Let's imagine, together, the attributes that would make someone a wildly successful high school chemistry teacher. It probably isn't getting kids to learn how to calculate moles by deploying Avogadro's constant, nor does it have anything to do with them figuring out how to plot electron orbits, nor does it likely involve their ability to successfully recreate reactions precisely (all any high school chemistry lab can hope for is not to have a student, like me, who creates huge fireballs--I was a poor practical chemist). None of those pieces of knowledge are particularly important because most people, the vast majority, don't live lives where these factors come up very often. I suppose you could make an argument that a good high school chemistry teacher gets a lot of students to pass the A.P. Exam, but that is cynical and if you think that way you're probably not the kind of person I hope I am talking to anyway. Rather, a good high school chemistry teacher is probably someone who imparts a sense of astonishment at the way that delicate and universal interplay between matter and energy, wonder at the way that transition can be as gradual as the creep of rust or as violent as a supernova, and amazement at the unseen currents of reality that flow like magic beneath the surface of the seen.

Which is just another way of saying that I liked the new Nancy Meyers film The Intern more than it probably deserved. There are a lot of things in this movie that are, ultimately, irrelevant to my overall feelings. Technically, the score is what you always get from a Meyers film, be it Father of the Bride or It's Complicated, the direction and cinematography is yeoman like without any flash or sizzle, the performances by everyone except the two leads are nothing to write home about, and the major plot development that drives the film through its third act is totally unnecessary and counterproductive. Politically, Meyers has always been a bit dicey. As Wesley Morris pointed out in his review for Grantland, Meyers tends to locate men at the center of her romantic worlds, and tends to heap the blame for problems onto women. This is as true in The Intern as it is everywhere else in her career.
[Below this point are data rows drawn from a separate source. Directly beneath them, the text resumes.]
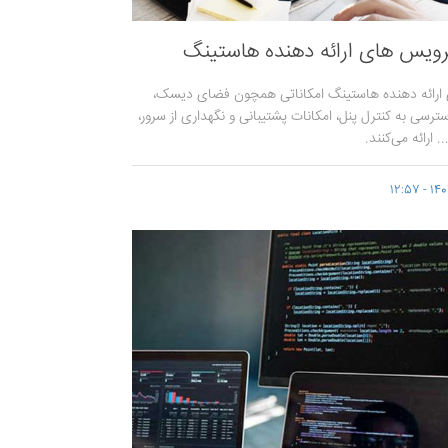
ویس های ارائه دهنده هاستینگ
رائه دهنده هاستینگ امکاناتی همچون فضای دیسک،
سترسی به کنترل پنل، امکانات پشتیبانی و نگهداری از سرور،
. ارائه می‌کنند.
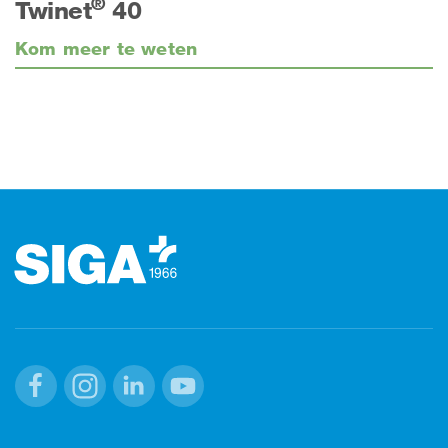
®
Twinet
40
Kom meer te weten
Footer
Facebook
Instagram
Linkedin
Youtube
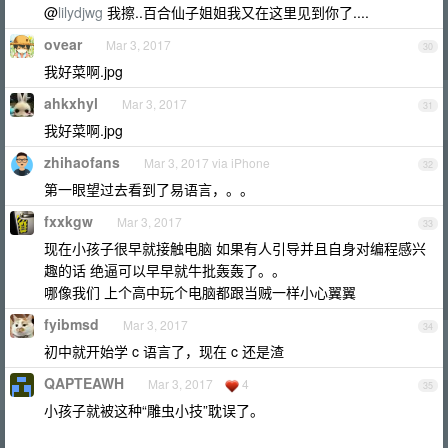
@
lilydjwg
我擦..百合仙子姐姐我又在这里见到你了....
ovear
Mar 3, 2017
30
我好菜啊.jpg
ahkxhyl
Mar 3, 2017
31
我好菜啊.jpg
zhihaofans
Mar 3, 2017 via iPhone
32
第一眼望过去看到了易语言，。。
fxxkgw
Mar 3, 2017
33
现在小孩子很早就接触电脑 如果有人引导并且自身对编程感兴
趣的话 绝逼可以早早就牛批轰轰了。。
哪像我们 上个高中玩个电脑都跟当贼一样小心翼翼
fyibmsd
Mar 3, 2017
34
初中就开始学 c 语言了，现在 c 还是渣
QAPTEAWH
Mar 3, 2017
4
35
小孩子就被这种“雕虫小技”耽误了。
But it's not enough to sink this movie.

It's not enough to sink this movie because the chemistry between Robert De Niro (in his best performance since Silver Linings Playbook) and Anne Hathaway is an absolute marvel. De Niro, as Ben Whitaker, plays a character of fundamental decency and curiosity. After the death of his wife he finds his retirement vacant and uninspiring. The diversions that he tries give some hint at the fundamental competence of the man: he learns Mandarin, takes up Tai Chi, experiences the world, but ultimately just wants to feel useful. Seeing an ad to become a "Senior Intern" he applies and becomes the personal assistant to Anne Hathaway's Jules Ostin, a figure of brightness, power, and vulnerability that few actresses besides Hathaway could have played nearly as well. The relationship that slowly develops between them is profound, and watching it develop over the course of the two hour run time of the film was one of the most emotionally rewarding experiences that I have had at the movies this year. Whatever flaws the film may have, and they are numerous, it is the focus on this relationship, and the gradual revelation of these two characters, that makes the film worth watching.